Making mixtapes has been my thing since seeing High Fidelity in middle school.
Actually, if you want to get technical, I was making mixes even before that, shuffling songs around in Napster and burning them to CDs to play on my boombox. But it was John Cusack’s ranting and raving (and romantic woes) that solidified making a mix as an artform in my mind.
It’s only been since studying film and practicing collage art that I’ve come to realize how much creativity making a mix actually requires. There’s something magic about arranging songs written years and continents apart into a time capsule of sorts. A mix quickly becomes more than the sum of its parts. But a mix also transforms the individual songs themselves.

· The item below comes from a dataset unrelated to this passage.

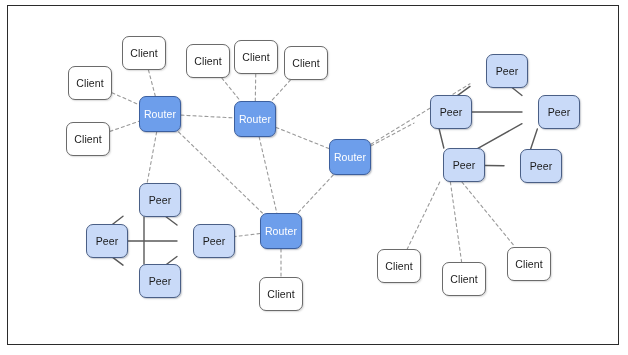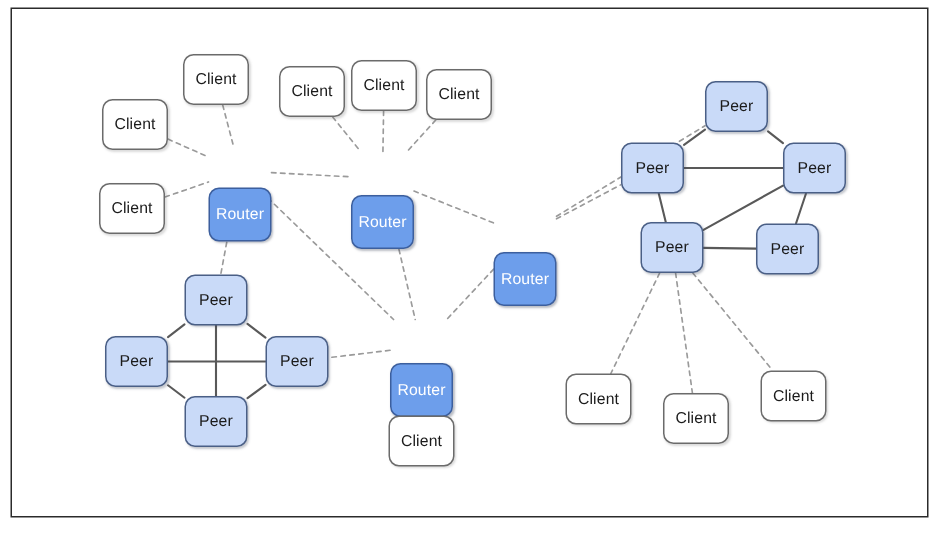"Peer" .node.peer { margin-left: none -> 16px }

As Rob Sheffield says in Love is a Mixtape:
We music fans love our classic albums, our seamless masterpieces, our Blonde on Blondes and our Talking Books. But we love to pluck songs off those albums and mix them up with other songs, plunging them back into the rest of the manic slipstream of rock and roll. I’d rather hear The Beatles’ “Getting Better” on a mix than on Sgt. Pepper any day. I’d rather hear a Frank Sinatra song between Run-DMC and Bananarama than between two other Frank Sinatra songs. When you stick a song on a tape, you set it free.
There’s tremendous weight to taking a song from a record where it means one thing and placing it in a mix where it can mean something else entirely.
Once again, the power of juxtaposition.